For instance, a dancer pushes the Gazelle Wheel across the stage and the wheels turn to make the gazelles leap, while the dancer pushing the rig is completely visible. Taymor called this "humanimal" or "double event," revealing the art of puppetry and not hiding the human element.
She designed masks for principal roles as well, adapting specific characteristics needed to keep the core of the characters. The masks are placed over the heads of the performers, instead of covering their faces, sticking to Taymor's philosophy.
The director also expanded and deepened the plot and characters from the 90-minute movie to make a two-and-a-half-hour stage show. One of the major changes is strengthening the character of Nala, a young lioness. Taymor made her more of a warrior who is willing to fight for her nation.
Composer Elton John and lyricist Tim Rice composed a few new additions for the stage musical and African composer Lebo M contributed to make the music deeper and more moving through choral sounds from South Africa.
|Mike Schaperclaus, music director of the international tour of "The Lion King" / Courtesy of Clip Service|
The international tour's music director Mike Schaperclaus has been associated with the show for a long time.
"I've been connected to The Lion King since 2003. I started as a percussionist, promoted to conductor, and then music director," Schaperclaus said. "I knew when I started The Lion King that it would change my life as a musician. It indeed changed my career and life."
The music director said actors and musicians from 16 different countries consisting of this production make the show more special. "It is a very special score to work on. They are willing to do something together and this group effort makes The Lion King," Schaperclaus said.
One of the notable things about the show is that two percussionists are visible to the audience the whole night.
"They play a variety of percussion instruments from African drums to Cuban and Brazilian instruments. We also have djembe, marimbas, carimbas and other ethnic flutes in the orchestra, which showcase the multicultural aspect of the show," the music director said.
|Ntsepa Pitjeng, actress who will play Rafiki in the international tour of "The Lion King" in Korea / Courtesy of Clip Service|
Ntsepa Pitjeng, who will play the baboon Rafiki in Korea, is from South Africa and joined the show through an audition held in her home country in 2009.

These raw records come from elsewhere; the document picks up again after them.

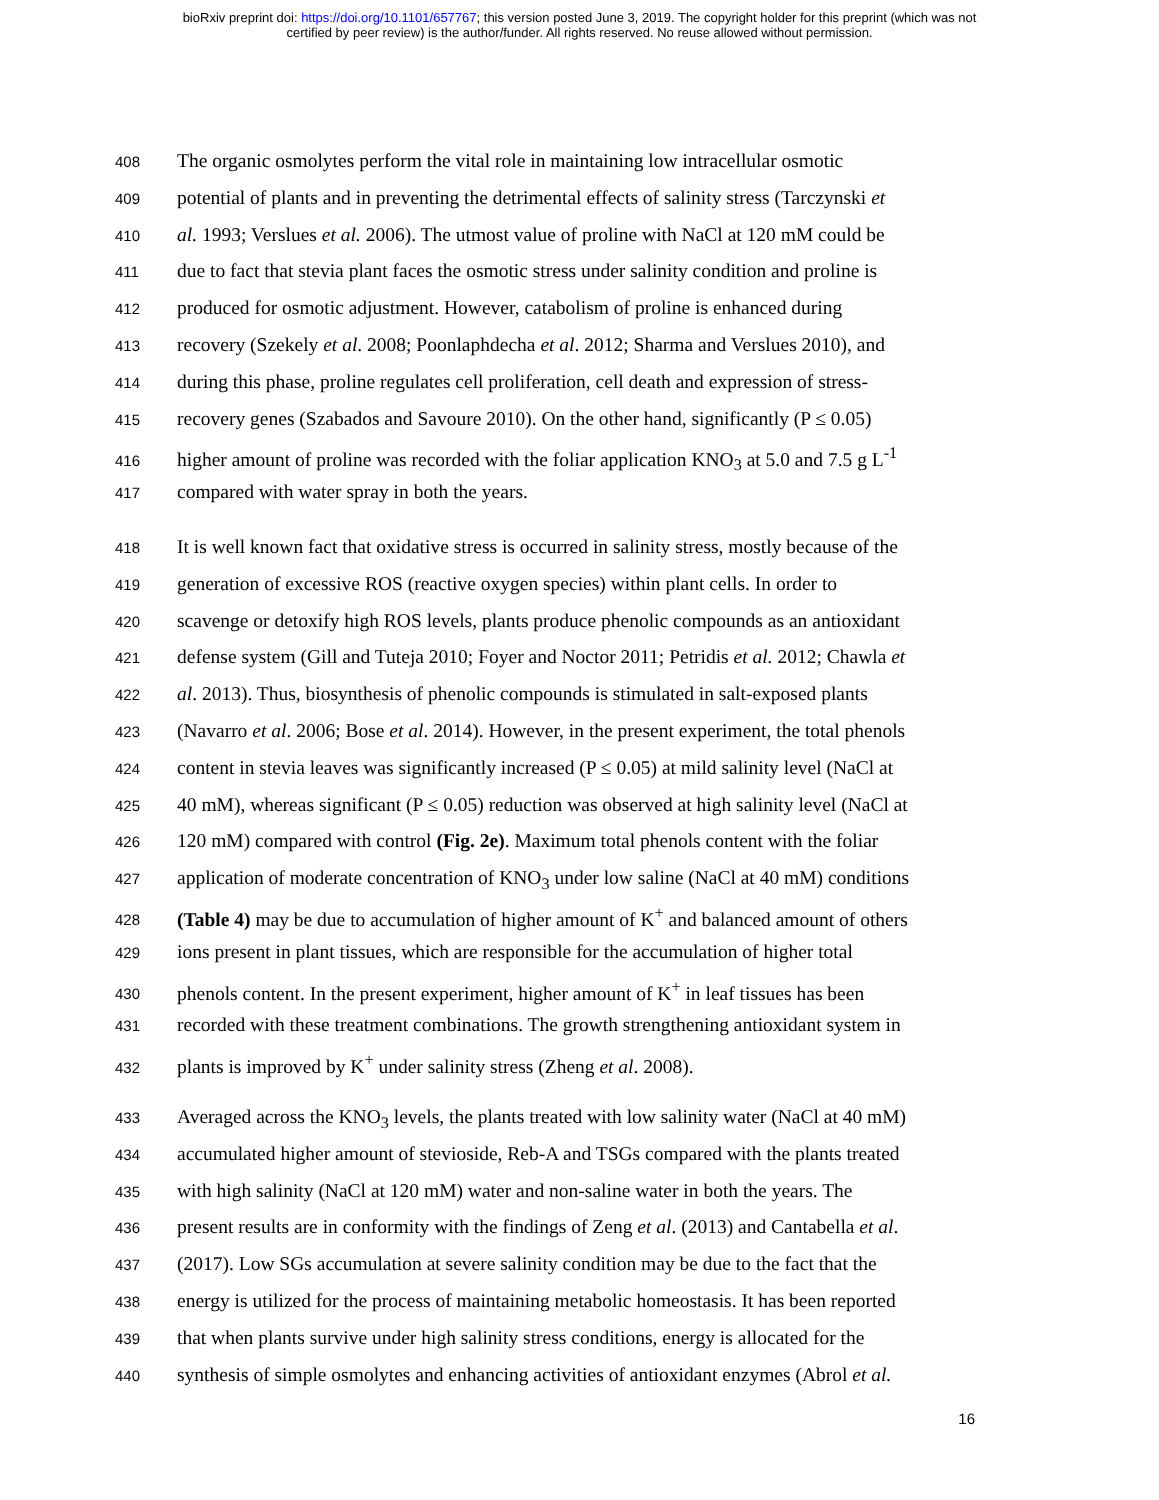bioRxiv preprint doi: https://doi.org/10.1101/657767; this version posted June 3, 2019. The copyright holder for this preprint (which was not
certified by peer review) is the author/funder. All rights reserved. No reuse allowed without permission.
408 The organic osmolytes perform the vital role in maintaining low intracellular osmotic
409 potential of plants and in preventing the detrimental effects of salinity stress (Tarczynski et
410 al. 1993; Verslues et al. 2006). The utmost value of proline with NaCl at 120 mM could be
411 due to fact that stevia plant faces the osmotic stress under salinity condition and proline is
412 produced for osmotic adjustment. However, catabolism of proline is enhanced during
413 recovery (Szekely et al. 2008; Poonlaphdecha et al. 2012; Sharma and Verslues 2010), and
414 during this phase, proline regulates cell proliferation, cell death and expression of stress-
415 recovery genes (Szabados and Savoure 2010). On the other hand, significantly (P ≤ 0.05)
416 higher amount of proline was recorded with the foliar application KNO<sub>3</sub> at 5.0 and 7.5 g L<sup>-1</sup>
417 compared with water spray in both the years.
418 It is well known fact that oxidative stress is occurred in salinity stress, mostly because of the
419 generation of excessive ROS (reactive oxygen species) within plant cells. In order to
420 scavenge or detoxify high ROS levels, plants produce phenolic compounds as an antioxidant
421 defense system (Gill and Tuteja 2010; Foyer and Noctor 2011; Petridis et al. 2012; Chawla et
422 al. 2013). Thus, biosynthesis of phenolic compounds is stimulated in salt-exposed plants
423 (Navarro et al. 2006; Bose et al. 2014). However, in the present experiment, the total phenols
424 content in stevia leaves was significantly increased (P ≤ 0.05) at mild salinity level (NaCl at
425 40 mM), whereas significant (P ≤ 0.05) reduction was observed at high salinity level (NaCl at
426 120 mM) compared with control (Fig. 2e). Maximum total phenols content with the foliar
427 application of moderate concentration of KNO<sub>3</sub> under low saline (NaCl at 40 mM) conditions
428 (Table 4) may be due to accumulation of higher amount of K<sup>+</sup> and balanced amount of others
429 ions present in plant tissues, which are responsible for the accumulation of higher total
430 phenols content. In the present experiment, higher amount of K<sup>+</sup> in leaf tissues has been
431 recorded with these treatment combinations. The growth strengthening antioxidant system in
432 plants is improved by K<sup>+</sup> under salinity stress (Zheng et al. 2008).
433 Averaged across the KNO<sub>3</sub> levels, the plants treated with low salinity water (NaCl at 40 mM)
434 accumulated higher amount of stevioside, Reb-A and TSGs compared with the plants treated
435 with high salinity (NaCl at 120 mM) water and non-saline water in both the years. The
436 present results are in conformity with the findings of Zeng et al. (2013) and Cantabella et al.
437 (2017). Low SGs accumulation at severe salinity condition may be due to the fact that the
438 energy is utilized for the process of maintaining metabolic homeostasis. It has been reported
439 that when plants survive under high salinity stress conditions, energy is allocated for the
440 synthesis of simple osmolytes and enhancing activities of antioxidant enzymes (Abrol et al.
16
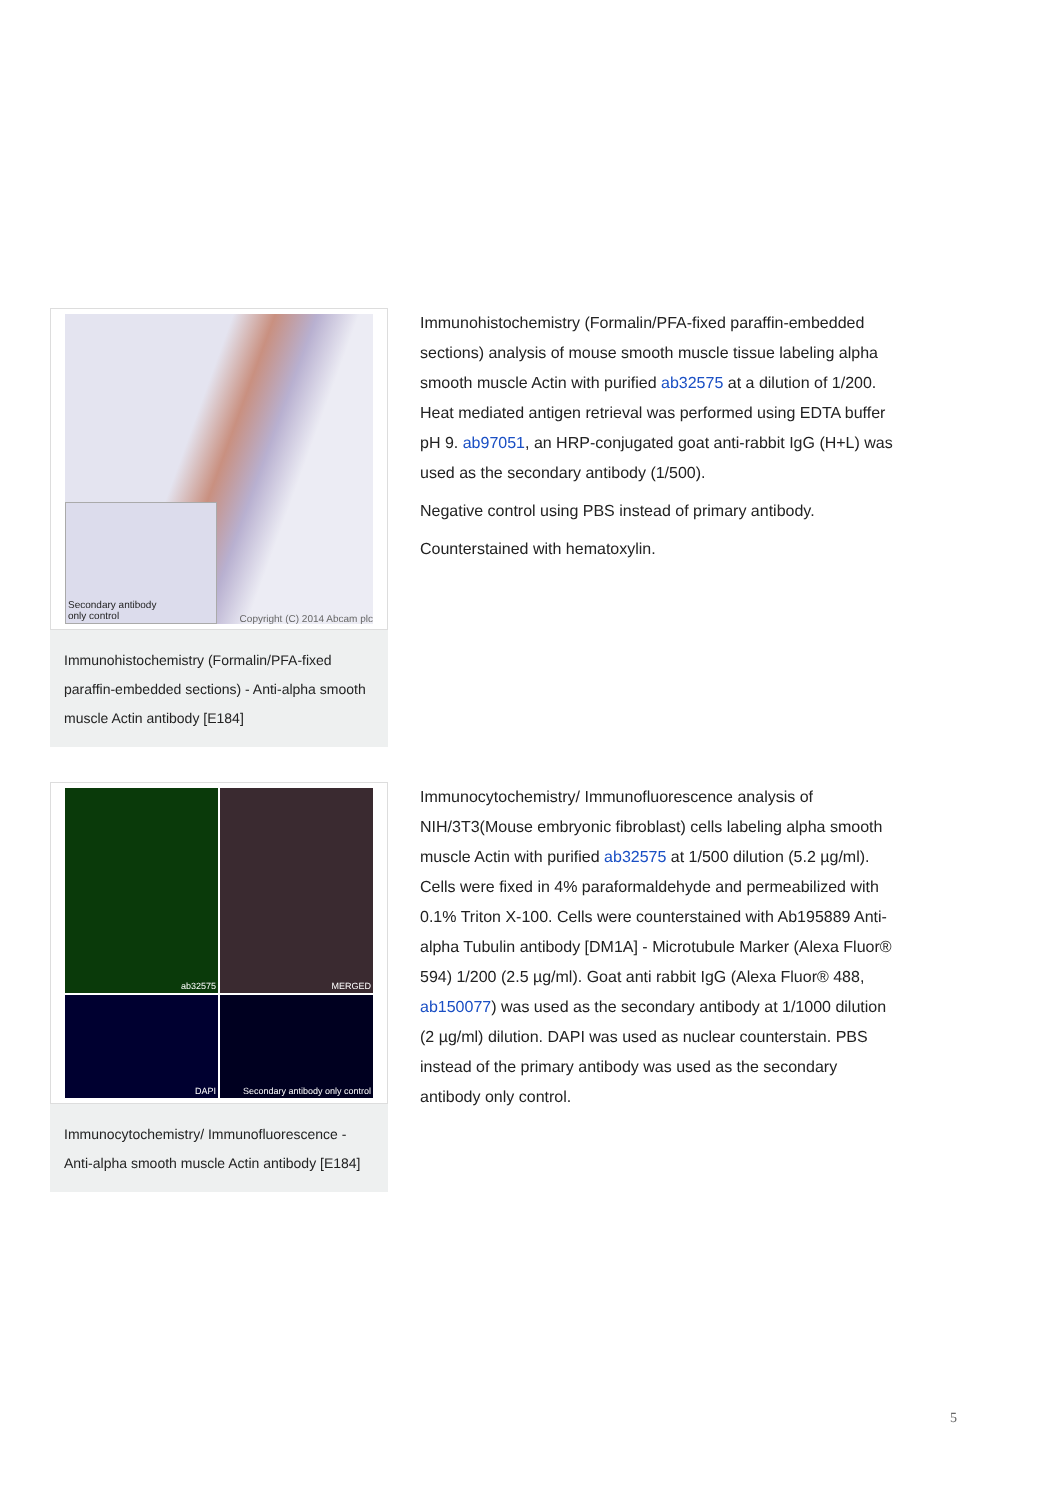Secondary antibody
only control
Copyright (C) 2014 Abcam plc
Immunohistochemistry (Formalin/PFA-fixed paraffin-embedded sections) - Anti-alpha smooth muscle Actin antibody [E184]
Immunohistochemistry (Formalin/PFA-fixed paraffin-embedded sections) analysis of mouse smooth muscle tissue labeling alpha smooth muscle Actin with purified ab32575 at a dilution of 1/200. Heat mediated antigen retrieval was performed using EDTA buffer pH 9. ab97051, an HRP-conjugated goat anti-rabbit IgG (H+L) was used as the secondary antibody (1/500).
Negative control using PBS instead of primary antibody.
Counterstained with hematoxylin.
ab32575
MERGED
DAPI
Secondary antibody only control
Immunocytochemistry/ Immunofluorescence - Anti-alpha smooth muscle Actin antibody [E184]
Immunocytochemistry/ Immunofluorescence analysis of NIH/3T3(Mouse embryonic fibroblast) cells labeling alpha smooth muscle Actin with purified ab32575 at 1/500 dilution (5.2 µg/ml). Cells were fixed in 4% paraformaldehyde and permeabilized with 0.1% Triton X-100. Cells were counterstained with Ab195889 Anti-alpha Tubulin antibody [DM1A] - Microtubule Marker (Alexa Fluor® 594) 1/200 (2.5 µg/ml). Goat anti rabbit IgG (Alexa Fluor® 488, ab150077) was used as the secondary antibody at 1/1000 dilution (2 µg/ml) dilution. DAPI was used as nuclear counterstain. PBS instead of the primary antibody was used as the secondary antibody only control.
5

"I played Rafiki in four countries and can't wait to perform it here in Korea," she said. "Having traveled with this show, I met new people and learned new culture and languages. I can't wait to meet Koreans and learn Korean culture here."
The actress said her character is like a centerpiece of the story.
"The message of The Lion King is so timeless. The show tries to relate with the message of remember who you are and know where you came from and these messages don't get old but handed down from generation to generation. If you see the show now and 10 years later, you will relate to it differently."
The baboon is originally a male character in the animation, but changed to a female in the stage adaptation. Pitjeng said she thinks the character became female to add the beautiful voice of a woman to the music as well as to emphasize the spiritual and healing quality of Rafiki, since most shamans and traditional healers in Africa are wise women sharing wisdom and healing.
"When Rafiki calls out to the animals to come and see the cub, she is literally shouting out. The first note of the opening number The Circle of Life has to be strong, powerful and heard. It is magical performing it every single night," Pitjeng said.
The actress said the most challenging thing about playing Rafiki is to balance between the animal and human characteristics, not wearing heavy makeup or a large neck piece.
"I am a loud and energetic person and Rafiki could easily become a baboon on all fours. However, I always try to embody her and include some human qualities at the same time," Pitjeng said.